United isn’t alone in hemorrhaging. Insurers lost at least $3 billion selling individual plans in 2014, according to researcher Brian Blase, with the Spending and Budget Initiative at the Mercatus Center of George Mason University.
No wonder other insurers warn that they may follow UnitedHealthcare to the exit, unless they win major premium rate hikes for next year. How high will they go? Here’s a clue: Insurers received $7 billion in a federal subsidy program in 2014. That program expires at the end of this year. Blase and his colleagues estimate premiums would have had to be 26 percent higher in 2014 without that subsidy.
Other options to balance premiums and medical costs: Insurers can raise deductibles, narrow their networks of hospitals and doctors, or find other ways to cut costs.
As costs rise, Americans turn increasingly sour on the law. Some 54 percent now disapprove of Obamacare, up from 49 percent in July, according to a survey the Pew Research Center released last week.
Obamacare is lagging on many fronts:
• Far fewer people have signed up for private coverage this year than the 20-plus million that the Congressional Budget Office and other experts projected when Congress passed the law in 2010.
• Insurers are losing money because the people buying polices are older and sicker — therefore more expensive to cover — than experts projected.
• Obamacare policies are disproportionately attracting the poor, who benefit most from federal subsidies that help pay premiums. That’s good for those who get coverage, but the lack of better-off purchasers limits the premium money rolling in to pay medical expenses.
• Penalties are rising for going without health insurance — the greater of $695 or 2.5 percent of taxable household income for 2016. But that hasn’t sold many middle-income Americans that Obamacare policies — with narrowing networks of doctors and hospitals — are worth the increasingly steep cost.
• Many of those who did sign up didn’t pay their premiums or were bounced out of coverage because they weren’t eligible (because, for example, they were undocumented immigrants), Blase reports.
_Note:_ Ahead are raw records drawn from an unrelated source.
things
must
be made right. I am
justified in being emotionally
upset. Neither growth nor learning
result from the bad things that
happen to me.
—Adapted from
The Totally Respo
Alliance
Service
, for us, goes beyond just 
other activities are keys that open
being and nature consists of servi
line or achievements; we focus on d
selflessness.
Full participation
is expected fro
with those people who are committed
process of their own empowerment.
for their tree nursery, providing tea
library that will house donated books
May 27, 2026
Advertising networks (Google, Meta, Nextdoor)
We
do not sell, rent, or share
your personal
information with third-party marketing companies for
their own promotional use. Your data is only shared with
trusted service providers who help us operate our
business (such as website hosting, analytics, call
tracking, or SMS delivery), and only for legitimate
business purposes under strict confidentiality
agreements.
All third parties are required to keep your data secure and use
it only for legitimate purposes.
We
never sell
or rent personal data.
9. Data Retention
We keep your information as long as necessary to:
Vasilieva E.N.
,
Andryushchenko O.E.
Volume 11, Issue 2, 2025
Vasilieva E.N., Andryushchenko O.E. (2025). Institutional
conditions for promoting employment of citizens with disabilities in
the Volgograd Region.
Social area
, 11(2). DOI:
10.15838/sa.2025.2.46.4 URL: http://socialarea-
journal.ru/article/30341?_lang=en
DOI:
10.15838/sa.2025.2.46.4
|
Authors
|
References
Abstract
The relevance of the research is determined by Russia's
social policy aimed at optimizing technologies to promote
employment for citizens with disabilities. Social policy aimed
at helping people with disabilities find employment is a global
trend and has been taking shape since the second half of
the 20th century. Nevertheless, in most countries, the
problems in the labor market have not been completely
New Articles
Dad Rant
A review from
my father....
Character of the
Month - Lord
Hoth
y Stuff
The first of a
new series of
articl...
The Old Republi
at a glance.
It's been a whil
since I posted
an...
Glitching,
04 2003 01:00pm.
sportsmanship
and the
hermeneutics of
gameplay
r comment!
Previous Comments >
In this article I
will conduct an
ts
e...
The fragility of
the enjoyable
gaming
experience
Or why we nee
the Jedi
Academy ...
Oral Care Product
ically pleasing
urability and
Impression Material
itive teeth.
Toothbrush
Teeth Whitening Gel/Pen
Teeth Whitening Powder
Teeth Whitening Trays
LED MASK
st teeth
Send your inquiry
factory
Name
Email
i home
In February 2015, 11.67 million people had selected a plan from Obamacare exchanges. By the end of the year, though, only 8.78 million remained. The rest never paid, stopped paying or were unable to verify their eligibility for coverage, according to his analysis.
• Absent an influx of young, healthier people to offset costs, insurers will have to keep raising rates, narrowing provider networks or hiking deductibles and copays. That, in turn, will chase away even more of the people insurers hope to attract. Many healthy people balk at high premiums and deductibles for coverage, especially when the rules have been lax enough to allow them to claim coverage when they get sick — and to drop it when they get well. (The feds say they are trying to close that major loophole. We’ll see.)
• Lower-cost choices are drying up. Twelve of 23 state co-ops created under Obamacare to stoke price competition have collapsed. In part, that’s because Congress didn’t deliver enough federal funds to keep co-ops afloat when costs overran revenue.
In the heart of the 2016 campaign season, there’s no impetus for the White House to reopen the law, especially since many Republicans have voted — and vowed — to repeal it. And come January, a president who tries to scrap the law will face sharp opposition from millions of people grateful to now have coverage.
But as insurers raise rates and restrict coverage, the guarantee of access to insurance becomes an expensive, empty promise for millions.
“Obamacare is not about the insurance companies,” insurance analyst and blogger Robert Laszewski notes. “It is about the consumers that have nowhere else to purchase individual health insurance in the United States and are already finding the offerings — with subsidies or without — lousy deals.”
The lousier the deals, the more pressure on Congress to overhaul the law to allow insurers more leeway to tailor their offerings (and prices) to fit the varying needs of people in the market. …
A new president and a new Congress can’t ignore Obamacare’s faltering health. Prep the OR.